I rarely see a problem and think, “Well okay. We can work through this. It will all work out.”
Realizing this, I turned to Daniel and said, “I’m a hopeless disciple.” He looked shocked and said, “No, you are NOT!” I quickly explained what I really meant—not that my case is hopeless. Because it isn’t. The Savior suffered so that we can all be saved. There is definitely hope for everyone! But what I meant is that I, me personally, my mental state, is one that doesn’t hope for things that I should. That I need to learn HOW to hope. I read the quote out loud to him, and he started laughing and admitted he could see my point. That quote is pretty much the opposite approach I have to handling things. Daniel is always asking me to calm down and deal with problems rationally.

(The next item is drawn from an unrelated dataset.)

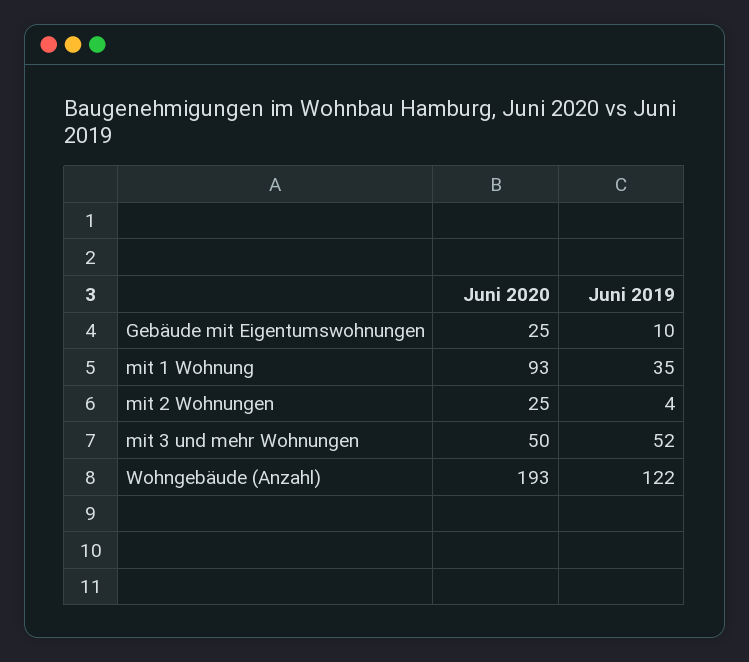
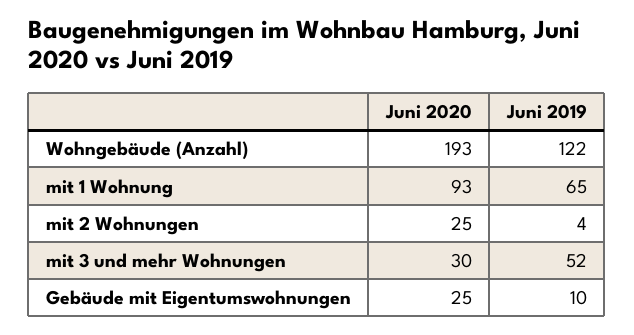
Juni 2019, mit 1 Wohnung: 35 -> 65
Juni 2020, mit 3 und mehr Wohnungen: 50 -> 30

It made think that true hope is the kind of peaceful reassurance we can obtain when things aren’t going right. That we can obtain a certain comfort in the constant discomfort that comes from living in an imperfect world full of adversity. I am so grateful for the Gospel of Jesus Christ that teaches me to reach above myself and how I react to things naturally and to put my trust in Him and to learn how to react to hard situations better. Not that pink eye is a HUGE problem. But just an example.
Wow, did this post just turn serious or what? I just felt like I needed to get it out there. Please feel free to add any thoughts you may have.
And lastly, a pic of June with the latest Winn Dixie ad. Buy one, get one free pot roast? The girl knows a good deal.